History of Camp 5

Camp 5 was established through a charter dated March 17, 1930, granted by the Seven Wardens (“These Seven”) to seven petitioning engineers.  The Charter states, in part:

These Seven delegate to this Camp, on petition, such authority as is necessary for the carrying out of the ceremony of the Ritual as set forth herein,

You are charged with the custody of the text of the Ritual, the notes appended thereto, and the Ancient Landmarks of which nothing can be altered or varied by anyone

You are empowered to act under the “Rule of Governance” drawn up the Seven which may be changed, for good reason, by them only.

This camp shall be known as Number Five of the “Ritual of the Calling of an Engineer” pertaining to the university or district of Vancouver, B.C.”

Given under my hand at Montreal under date March 17th 1930 by authority of the Seven.
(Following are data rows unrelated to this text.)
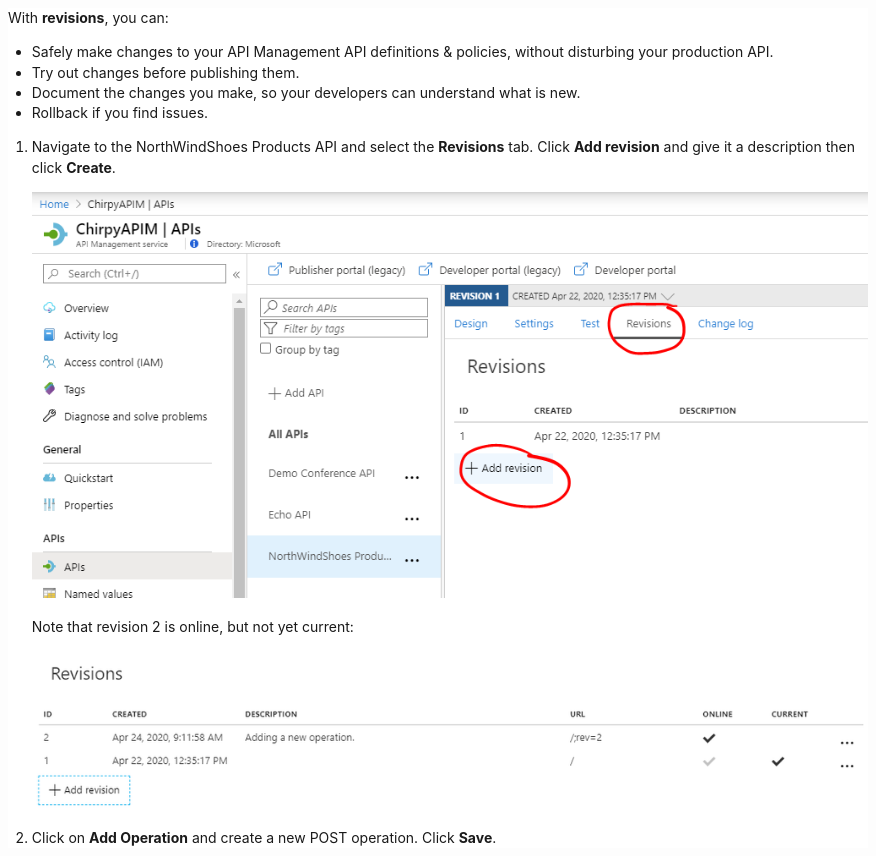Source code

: With **revisions**, you can:

- Safely make changes to your API Management API definitions & policies, without disturbing your production API.
- Try out changes before publishing them.
- Document the changes you make, so your developers can understand what is new.
- Rollback if you find issues.

1. Navigate to the NorthWindShoes Products API and select the **Revisions** tab. Click **Add revision** and give it a description then click **Create**.

    <img src="imgs/rev.PNG">

    Note that revision 2 is online, but not yet current:

    <img src="imgs/rev2.PNG">

1. Click on **Add Operation** and create a new POST operation. Click **Save**.
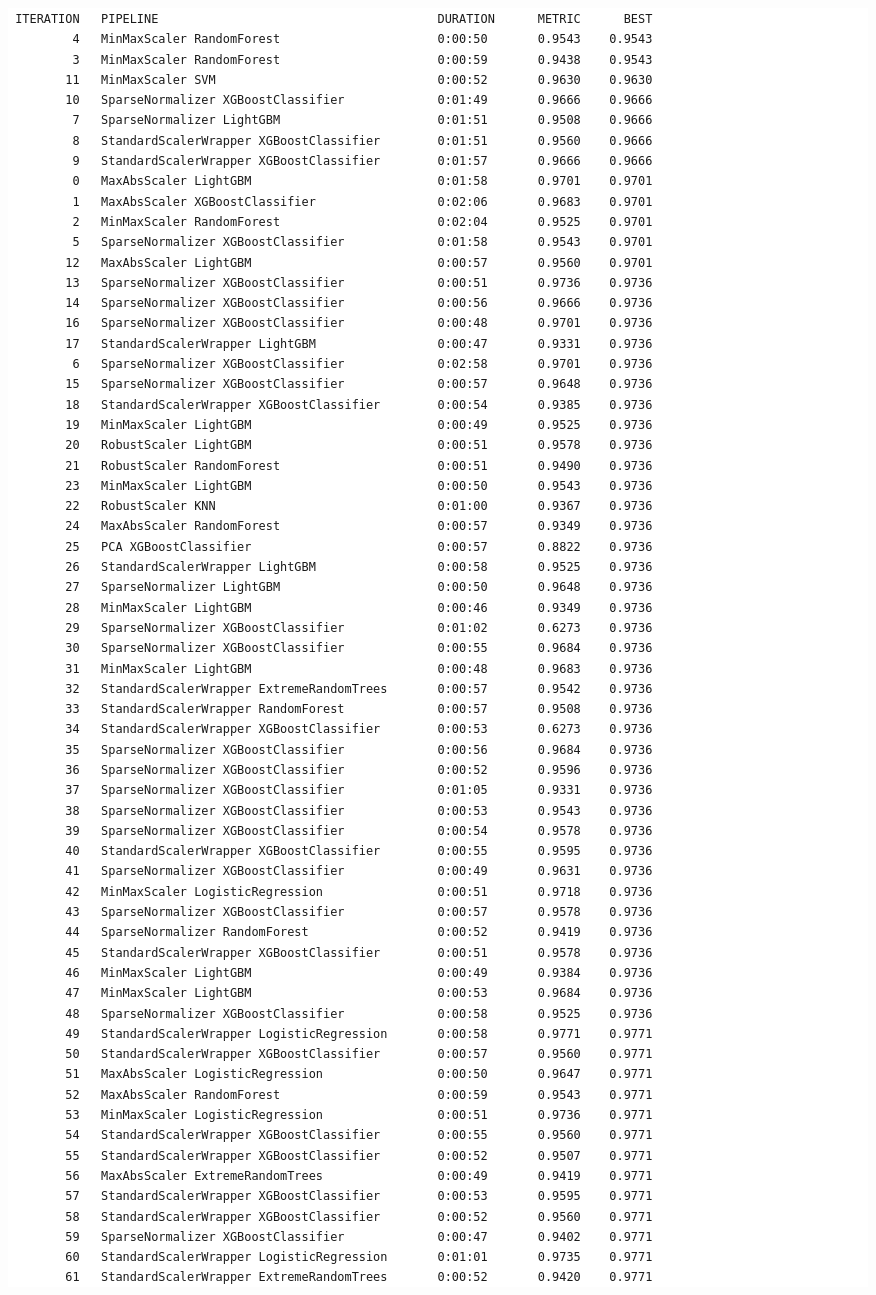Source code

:      ITERATION   PIPELINE                                       DURATION      METRIC      BEST
             4   MinMaxScaler RandomForest                      0:00:50       0.9543    0.9543
             3   MinMaxScaler RandomForest                      0:00:59       0.9438    0.9543
            11   MinMaxScaler SVM                               0:00:52       0.9630    0.9630
            10   SparseNormalizer XGBoostClassifier             0:01:49       0.9666    0.9666
             7   SparseNormalizer LightGBM                      0:01:51       0.9508    0.9666
             8   StandardScalerWrapper XGBoostClassifier        0:01:51       0.9560    0.9666
             9   StandardScalerWrapper XGBoostClassifier        0:01:57       0.9666    0.9666
             0   MaxAbsScaler LightGBM                          0:01:58       0.9701    0.9701
             1   MaxAbsScaler XGBoostClassifier                 0:02:06       0.9683    0.9701
             2   MinMaxScaler RandomForest                      0:02:04       0.9525    0.9701
             5   SparseNormalizer XGBoostClassifier             0:01:58       0.9543    0.9701
            12   MaxAbsScaler LightGBM                          0:00:57       0.9560    0.9701
            13   SparseNormalizer XGBoostClassifier             0:00:51       0.9736    0.9736
            14   SparseNormalizer XGBoostClassifier             0:00:56       0.9666    0.9736
            16   SparseNormalizer XGBoostClassifier             0:00:48       0.9701    0.9736
            17   StandardScalerWrapper LightGBM                 0:00:47       0.9331    0.9736
             6   SparseNormalizer XGBoostClassifier             0:02:58       0.9701    0.9736
            15   SparseNormalizer XGBoostClassifier             0:00:57       0.9648    0.9736
            18   StandardScalerWrapper XGBoostClassifier        0:00:54       0.9385    0.9736
            19   MinMaxScaler LightGBM                          0:00:49       0.9525    0.9736
            20   RobustScaler LightGBM                          0:00:51       0.9578    0.9736
            21   RobustScaler RandomForest                      0:00:51       0.9490    0.9736
            23   MinMaxScaler LightGBM                          0:00:50       0.9543    0.9736
            22   RobustScaler KNN                               0:01:00       0.9367    0.9736
            24   MaxAbsScaler RandomForest                      0:00:57       0.9349    0.9736
            25   PCA XGBoostClassifier                          0:00:57       0.8822    0.9736
            26   StandardScalerWrapper LightGBM                 0:00:58       0.9525    0.9736
            27   SparseNormalizer LightGBM                      0:00:50       0.9648    0.9736
            28   MinMaxScaler LightGBM                          0:00:46       0.9349    0.9736
            29   SparseNormalizer XGBoostClassifier             0:01:02       0.6273    0.9736
            30   SparseNormalizer XGBoostClassifier             0:00:55       0.9684    0.9736
            31   MinMaxScaler LightGBM                          0:00:48       0.9683    0.9736
            32   StandardScalerWrapper ExtremeRandomTrees       0:00:57       0.9542    0.9736
            33   StandardScalerWrapper RandomForest             0:00:57       0.9508    0.9736
            34   StandardScalerWrapper XGBoostClassifier        0:00:53       0.6273    0.9736
            35   SparseNormalizer XGBoostClassifier             0:00:56       0.9684    0.9736
            36   SparseNormalizer XGBoostClassifier             0:00:52       0.9596    0.9736
            37   SparseNormalizer XGBoostClassifier             0:01:05       0.9331    0.9736
            38   SparseNormalizer XGBoostClassifier             0:00:53       0.9543    0.9736
            39   SparseNormalizer XGBoostClassifier             0:00:54       0.9578    0.9736
            40   StandardScalerWrapper XGBoostClassifier        0:00:55       0.9595    0.9736
            41   SparseNormalizer XGBoostClassifier             0:00:49       0.9631    0.9736
            42   MinMaxScaler LogisticRegression                0:00:51       0.9718    0.9736
            43   SparseNormalizer XGBoostClassifier             0:00:57       0.9578    0.9736
            44   SparseNormalizer RandomForest                  0:00:52       0.9419    0.9736
            45   StandardScalerWrapper XGBoostClassifier        0:00:51       0.9578    0.9736
            46   MinMaxScaler LightGBM                          0:00:49       0.9384    0.9736
            47   MinMaxScaler LightGBM                          0:00:53       0.9684    0.9736
            48   SparseNormalizer XGBoostClassifier             0:00:58       0.9525    0.9736
            49   StandardScalerWrapper LogisticRegression       0:00:58       0.9771    0.9771
            50   StandardScalerWrapper XGBoostClassifier        0:00:57       0.9560    0.9771
            51   MaxAbsScaler LogisticRegression                0:00:50       0.9647    0.9771
            52   MaxAbsScaler RandomForest                      0:00:59       0.9543    0.9771
            53   MinMaxScaler LogisticRegression                0:00:51       0.9736    0.9771
            54   StandardScalerWrapper XGBoostClassifier        0:00:55       0.9560    0.9771
            55   StandardScalerWrapper XGBoostClassifier        0:00:52       0.9507    0.9771
            56   MaxAbsScaler ExtremeRandomTrees                0:00:49       0.9419    0.9771
            57   StandardScalerWrapper XGBoostClassifier        0:00:53       0.9595    0.9771
            58   StandardScalerWrapper XGBoostClassifier        0:00:52       0.9560    0.9771
            59   SparseNormalizer XGBoostClassifier             0:00:47       0.9402    0.9771
            60   StandardScalerWrapper LogisticRegression       0:01:01       0.9735    0.9771
            61   StandardScalerWrapper ExtremeRandomTrees       0:00:52       0.9420    0.9771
One of the seven petitioners and original camp wardens was Dr. Ernest Albert Cleveland, who served as first Chief Commissioner of the Greater Vancouver Water District from 1926 until his death in 1952.  [The Cleveland Dam in North Vancouver is named after him.]  He was responsible for securing the anvil and blacksmith’s hammer used in the Camp 5 ceremonies were used initially in the construction of the water tunnel from Burwell Lake to Seymour River. At its initial ceremony in 1932, Camp 5 obligated 23 engineers.  Since then, Camp 5 has obligated over 34,000 engineers.  For over half a century, these were primarily engineering graduates from the University of British Columbia. Since 1986, the obligants have included graduates from Simon Fraser University (initially through its accredited Engineering Science program); and since 2010 the obligants have included graduates from the British Columbia Institute of Technology (initially through its accredited Civil Engineering program).  Also of note, in 2010 the first graduates from UBC Okanagan were obligated through Camp 5 – subsequently UBCO graduates have been obligated through Camp 26 (Kelowna).  Camp 5 currently obligates over 1,000 engineers a year.